Now understand, I'm about as bearish as you can get on this market, but we have to look at things as they are, not as we'd have them be and today was a really tough day to look at the market in that light.
The events contributing to today's move that may actually have nothing to do with follow up trade....
Because this has been the worst month for bonds since 2009, The first issue I'm covering for today was managers in balanced portfolios. Because of the bonds/Treasuries performance, managers were forced to do a month-end rebalancing 'into' bonds and out of stocks to ensure the weightings remain with their mandates.
Take a look at TLT near the EOD, actually right around 2:40 p.m., the same time the SPY broke under support
That's the monthly balancing out of stocks and in to bonds so funds don't violate their mandates that are provided within the prospectus.
A big part of today's panic was the apparent spotting of the "Hindenburg Omen" which is...
- The daily number of NYSE new 52 week highs and the daily number of new 52 week lows are both greater than or equal to 2.8 percent (this is typically about 84 stocks) of the sum of NYSE issues that advance or decline that day (typically, around 3000).[2] An older version of the indicator used a threshold of 2.5 percent of total issues traded (approximately 80 of 3200 in today's market).
- The NYSE index is greater in value than it was 50 trading days ago. Originally, this was expressed as a rising 10 week moving average, but the new rule is more relevant to the daily data used to look at new highs and lows.
- The McClellan Oscillator is negative on the same day.
- New 52 week highs cannot be more than twice the new 52 week lows (though new 52 week lows may be more than double new highs).
However the rare omen isn't as rare as you might think. There were a cluster of them in 2010 on August 12, 20, 24th, 25th and August 31st those are all the same month, the same year. Then again on December 14th 2010 and the next day, the 15th. There were two on July 23rd and 24th of 2012, then November of 2012 there were several and the last one was April 15th, 2013, however this is not a full list of all of them that have trigged and failed.
The Omen is considered to be very accurate, or at least it was. If you read around the net some people swear by it, others think its antiquated, one thing is for sure, the advent of ETFs have generated a lot of false signals so that was part of the market panic today.
Another factor is that today is the last day of the month, Window Dressing. So we typically see portfolios tweaked here and there as part of the art of looking smart, window dressing use to be quarterly, now many funds report monthly.

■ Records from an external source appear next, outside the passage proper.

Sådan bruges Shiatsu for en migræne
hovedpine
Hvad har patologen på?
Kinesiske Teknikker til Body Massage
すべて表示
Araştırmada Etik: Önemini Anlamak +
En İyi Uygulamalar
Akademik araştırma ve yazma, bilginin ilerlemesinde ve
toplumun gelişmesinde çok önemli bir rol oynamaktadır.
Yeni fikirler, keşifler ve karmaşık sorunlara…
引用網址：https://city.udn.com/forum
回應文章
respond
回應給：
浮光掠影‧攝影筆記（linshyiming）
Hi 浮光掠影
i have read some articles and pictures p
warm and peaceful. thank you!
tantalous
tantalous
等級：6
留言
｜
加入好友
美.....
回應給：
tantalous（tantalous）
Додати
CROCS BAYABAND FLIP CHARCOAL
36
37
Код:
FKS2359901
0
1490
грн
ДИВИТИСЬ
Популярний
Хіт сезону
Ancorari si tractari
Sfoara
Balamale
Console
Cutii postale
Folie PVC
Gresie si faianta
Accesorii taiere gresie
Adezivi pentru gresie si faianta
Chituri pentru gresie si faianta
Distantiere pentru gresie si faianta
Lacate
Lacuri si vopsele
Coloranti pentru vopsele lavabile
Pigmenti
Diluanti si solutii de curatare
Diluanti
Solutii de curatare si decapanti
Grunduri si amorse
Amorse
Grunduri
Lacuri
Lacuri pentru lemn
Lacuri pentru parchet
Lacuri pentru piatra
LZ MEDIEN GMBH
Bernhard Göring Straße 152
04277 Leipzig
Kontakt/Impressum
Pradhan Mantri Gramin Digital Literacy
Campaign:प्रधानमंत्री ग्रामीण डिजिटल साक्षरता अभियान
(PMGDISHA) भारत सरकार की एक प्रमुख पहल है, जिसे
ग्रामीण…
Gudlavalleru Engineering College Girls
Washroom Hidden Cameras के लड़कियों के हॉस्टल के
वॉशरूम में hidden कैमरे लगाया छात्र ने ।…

Finally one of the most relevant events today was the MCSI Index rebalancing, in fact here's a warning from earlier about late day action today...
"Trading could become more volatile near the market's close because the MSCI indexes are slated to rebalance at the end of the day. Credit Suisse forecast $19 billion in total trading as a result of the rebalancing, with $15 billion related to developed markets."
I'll be posting some follow up charts later or over the weekend, you know I believe this market is going over a waterfall, but at the same time it doesn't do us any good to pretend something that isn't truly relevant to the market for more than a day, is taken as proof of our convictions that are fact based, in fact it cheapens them.